Est-ce que la mort de Ben Laden risque de changer la face du terrorisme ?
Sa disparition ne modifie pas l’étendue de la menace terroriste, et ne fera pas disparaître les attentats, ni en France ni ailleurs. C’est sûr et certain, il y en aura toujours de la part de groupes se réclamant d’Al-Qaeda. Sa mort risque même de susciter des opérations kamikazes. Mais cela va changer le côté mondial du message qui était véhiculé et incarné par Oussama ben Laden. Il a joué un rôle de fédérateur de nombreux groupes d’islamistes de pays et d’horizons divers dans le monde entier, qui avaient signé en 1998 sa charte de lutte contre «les juifs et les croisés». Il a été reconnu sans conteste comme le chef spirituel ou le guide, même s’il n’avait pas de rôle opérationnel, par tous ces groupes qui avaient un rapport assez personnel avec lui. Pour intégrer Al-Qaeda, on prêtait allégeance à Ben Laden, ce qui ne sera pas forcément le cas avec un autre chef qui pourrait être désigné ou élu par Al-Qaeda.

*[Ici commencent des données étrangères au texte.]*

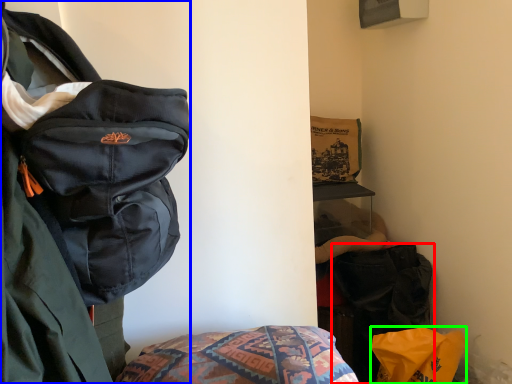
Question: Which object is the closest to the luggage and bags (highlighted by a red box)? Choose among these: backpack (highlighted by a blue box) or material (highlighted by a green box).

Choices:
 (A) backpack
 (B) material

Answer: (B)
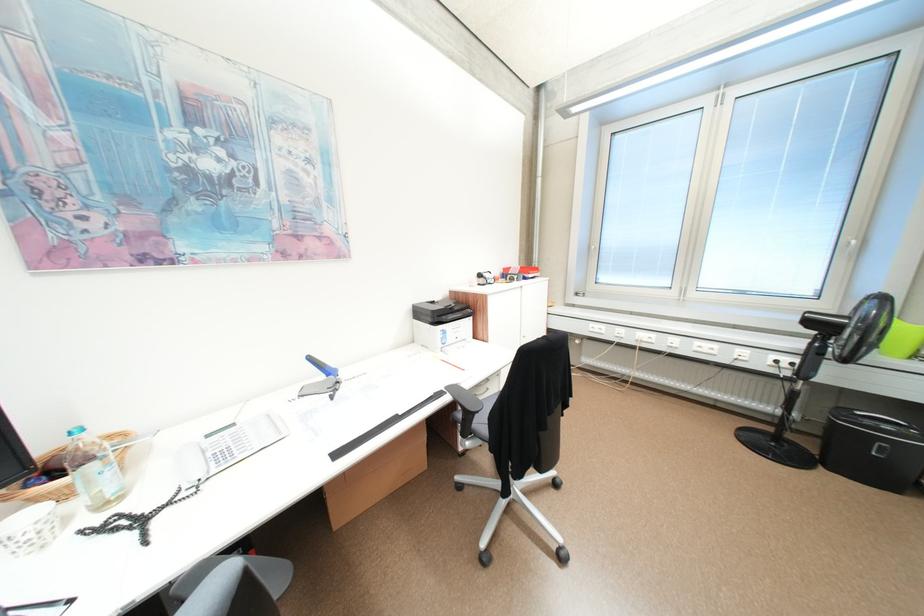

Des adjoints ou porte-parole de Ben Laden comme Al-Zawahiri, lequel dictait déjà ses messages, ne peuvent-ils le remplacer ?
C’est comme si vous me disiez : «Le président de la République est mort. On va le remplacer par le chef d’état-major aux armées.» Al-Zawahiri représente avant tout un groupe terroriste égyptien, mais était aussi le chef opérationnel d’Al-Qaeda. Personne ne s’impose comme l’héritier de Ben Laden, qui était le leader incontesté du jihad et possédait un charisme indéniable. Son apparition le 11 Septembre avec des attaques d’une ampleur sans précédent avait résolument rendu le terrorisme mondial. Fini, les Etats et les pays. Il n’y avait plus dans le monde que la charia (la loi islamique) et la oumma (la communauté des musulmans au-delà des frontières), Al-Qaeda partout. C’est ainsi que Ben Laden a rassemblé toutes ces petites unités autonomes de par le monde dans une nébuleuse.
Quels peuvent être les conséquences de la perte du «fédérateur» ?
Des conséquences en termes de désunion de ces petits groupes qui, avant Ben Laden, étaient plus régionalistes, et vont le redevenir. Ils vont se replier chacun dans leur coin du monde sur leurs préoccupations et leurs cibles respectives, et perdre ainsi leur dimension globale.
En conclusion ?
L’Amérique a tué son plus fidèle ennemi.